Secara bergantian seluruh rombongan mendapat giliran untuk berfoto. Setelah semua kelompok mendapat giliran, peserta dapat meminta foto lagi dengan kelompok atau sendiri. Seperti salah satu peserta tour Bromo dari Jeep berwarna merah yang foto couple lengkap dengan baju yang serasi, ala-ala prewedding. Sambil menunggu sesi foto selesai, saya kembali mengeluarkan drone dengan sisa baterai 70 persen. Drone saya ternyata membuat daya tarik yang lain untuk melihat. Kemudian saya ajak lain buat ikut gabung, membuat video drone, ala-ala my trip my advanture. Take sebanyak dua kali telah dilakukan, melihat baterai HP yang tersisa 20 persen, berharap jika nanti HP baterai mati karena kehabisan baterai, drone masih dapat dikendalikan menggunakan tombol return to home (RTH). Saya merekam sekeliling area dan melihat wisata lain juga sedang swafoto. Pada akhirnya, HP menghitam dan tidak dapat dinyalakan akibat kehabisan beterai. Dengan cepat saya menekan tombol RTH dan drone bergerak kembali ke tempat pertama kali terbang, tidak lama kemudian mendarat dengan sendirinya.

Perjalanan dilanjutkan menuju tujuan akhir, yaitu pada savana Bukit Teletubbies. Dari namanya, jadi teringat dengan tonton masa kecil pagi hari terutama pada saat libur sekolah. Hamparan padang rumput berwarna hijau mirip dengan lingkungan tempat tinggal Teletubbies. Di sana, kembali melakukan foto-foto untuk dokumentasi dan kembali kelompok kami yang pertama untuk berfoto. Foto pertama, mas fotografi mencoba untuk setting kamera untuk menghasilkan gambar yang bagus. Foto kedua, kami diarahkan tidak melihat kamera dan foto ketiga, barulah kami diarahkan untuk foto melihat ke kamera.
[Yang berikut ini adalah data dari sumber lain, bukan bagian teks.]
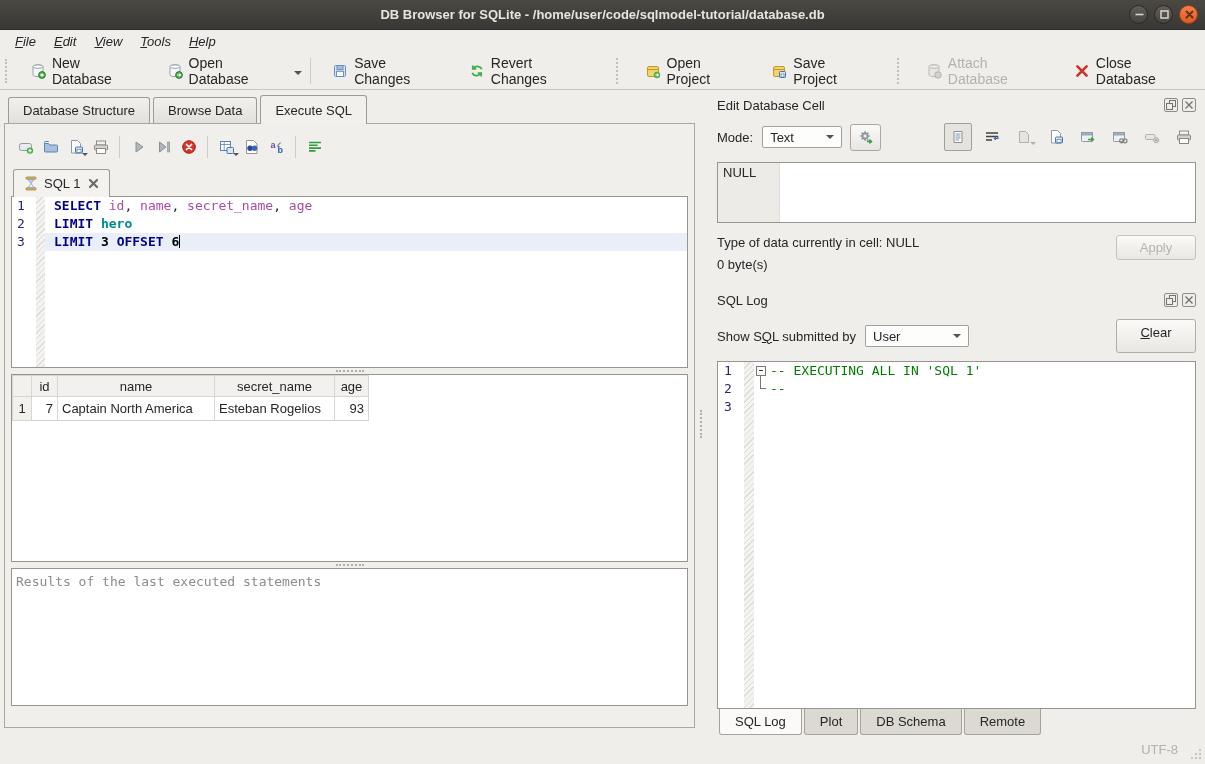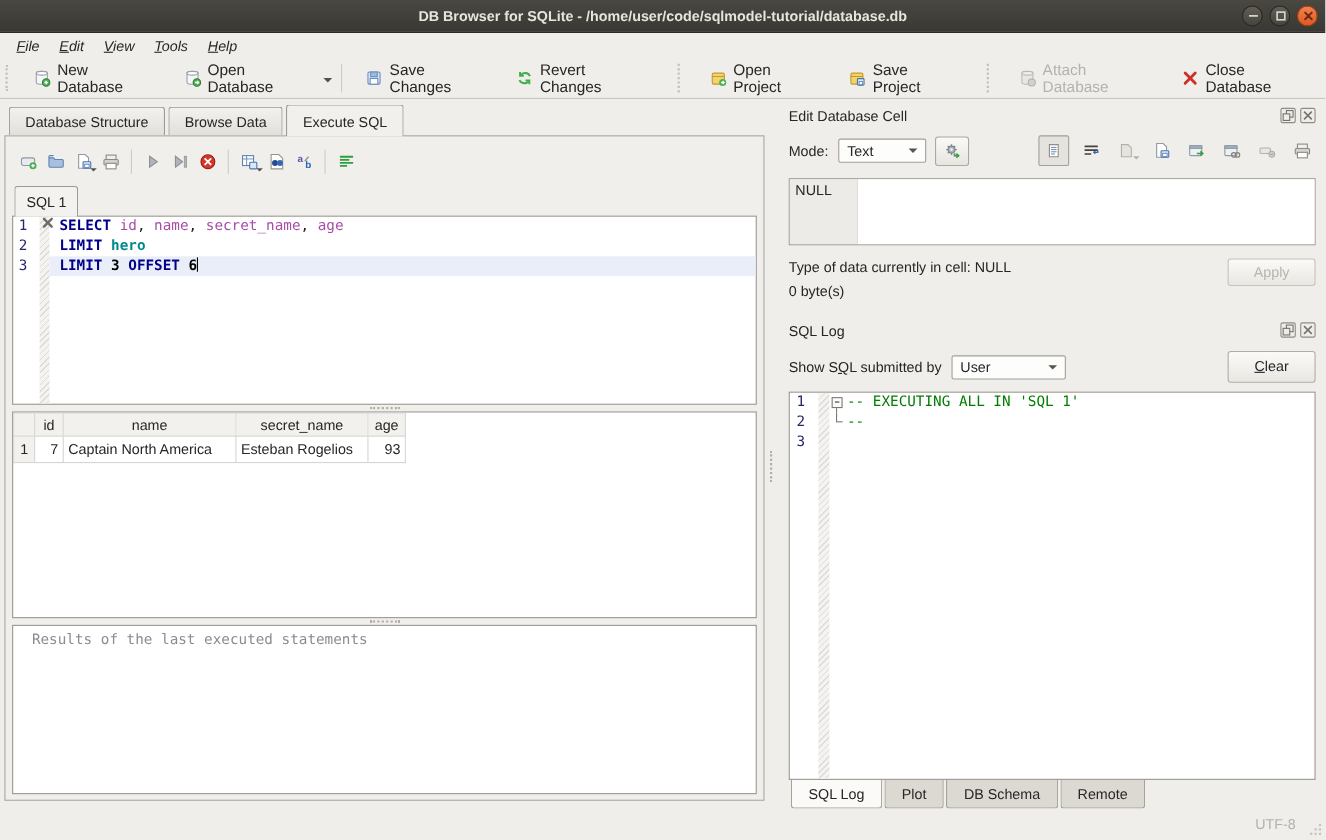--- a/index.html
+++ b/index.html
@@ -58,7 +58,7 @@
   
   .sqltab-row{display:flex;align-items:flex-end;height:31px;padding-left:2px;position:relative;z-index:2;margin-top:3px;}
   .sqltab{display:flex;align-items:center;gap:6px;height:28px;padding:0 10px;
-    border:1px solid #9e9b94;border-bottom:none;border-radius:3px 3px 0 0;background:#f4f2ef;margin-bottom:-1px;flex-direction:column;}
+    border:1px solid #9e9b94;border-bottom:none;border-radius:3px 3px 0 0;background:#f4f2ef;margin-bottom:-1px;}
   .sqltab-close{margin-left:2px;display:flex;}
Setelah selesai dan bergantian dengan yang lain, saya menuju sebuah warung yang tidak jauh dari tempat parkir. Warung tersebut menjual aneka makanan ringan dan minuman. Saya membeli Beng-beng dengan harga Rp 2 ribu dan air mineral 550ml seharga Rp 5 ribu. Warung tersebut dibawa menggunakan mobil dengan memasang tenda agar teduh. Saya ngobrol dengan Mas Sugiarto yang ternyata berasal dari Lampung, namun fasih bahasa Jawa. Lebih kagetnya, ternyata dia tinggal daerah Ngunut, dekat dengan tempat tinggal mbah saya namun beda kecamatan, mungkin perlu 30 menit untuk ke sana. Setelah semuanya kebagian foto-foto sekitar bukit Savana, pada akhirnya kami kembali ke basecamp. Melihat jam yang ternyata telat satu jam dari Itinerary atau jadwal seharusnya, namun tiba di basecamp tepat waktu, yaitu jam 12 siang. Kemudian pulang menaiki mobil hitam yang sama dengan yang menjemput kami, bersama teman-teman saya dan teteh dari Bandung tapi kali ini ditambah satu orang perempuan. 
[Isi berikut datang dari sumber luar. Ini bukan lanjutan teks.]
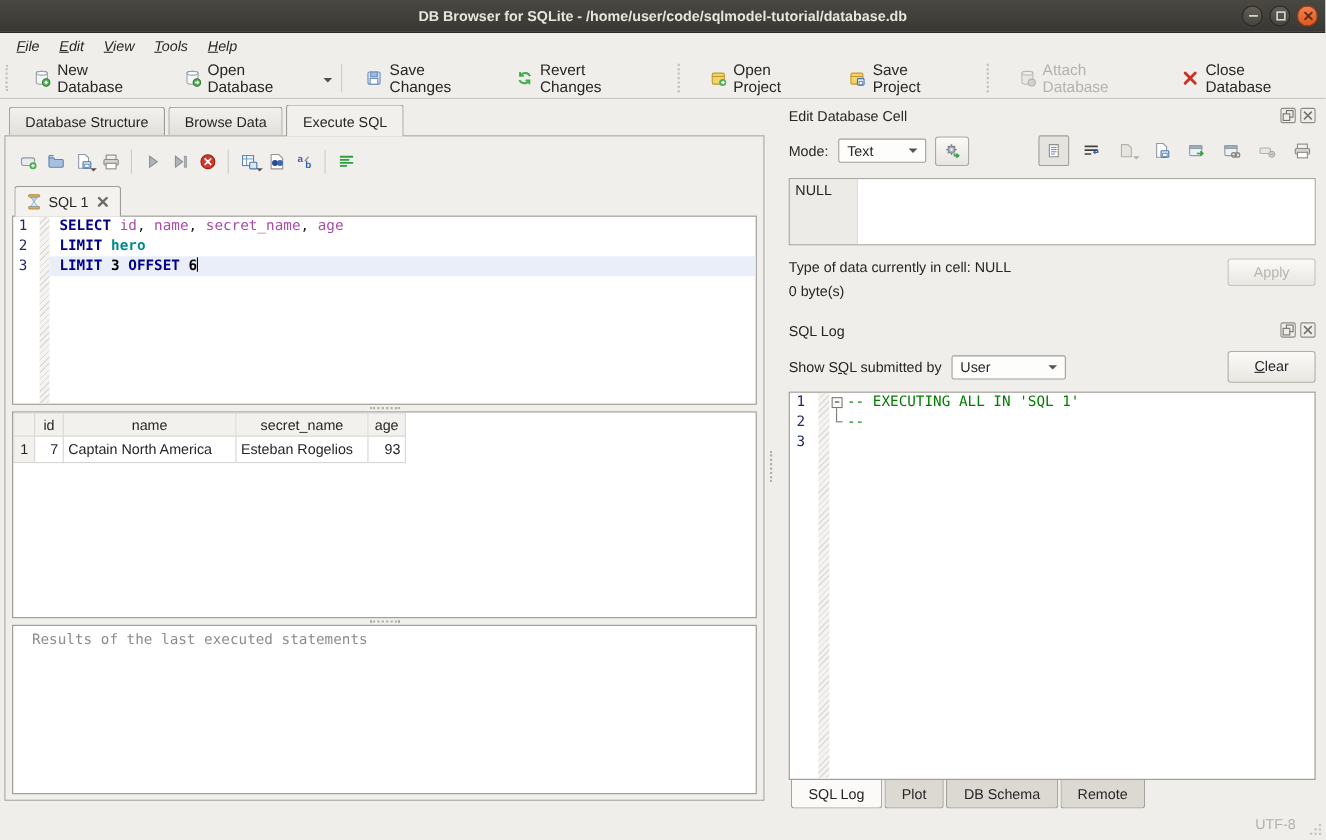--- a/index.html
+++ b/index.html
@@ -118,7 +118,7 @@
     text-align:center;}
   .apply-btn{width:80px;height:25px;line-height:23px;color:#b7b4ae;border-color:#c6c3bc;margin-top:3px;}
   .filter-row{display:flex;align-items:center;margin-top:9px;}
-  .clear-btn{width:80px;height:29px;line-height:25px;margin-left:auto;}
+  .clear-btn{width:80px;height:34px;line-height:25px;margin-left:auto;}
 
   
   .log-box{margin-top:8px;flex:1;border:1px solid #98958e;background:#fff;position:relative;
Karena kecapean, tidak banyak obrolan yang terjadi di dalam mobil, tidak seramai dibandingkan saat berangkat. Perempuan diantar pulang terlebih dahulu diantar, kemudian teteh Bandung, di hotel yang sama, baru kami diturunkan depan gerbang gang dan kami melanjutkan dengan jalan kaki ke kos Nugroho. Melihat sepatu yang kotor akibat kena pasir dan sedikit bau terik matahari, saya sempatkan untuk beberes diri dan menggunakan parfum. Kami sempat melanjutkan perbincangan mengenai menyelesaikan LPJ. Rencana pembagian dana, sedikit ada kebingungan. Namun, saya mengikuti rencana ke depan dengan berdiskusi dengan kelompok. Tidak ada banyak waktu, karena jam 2 siang, saya harus ke Stasiun untuk pulang ke rumah mbah.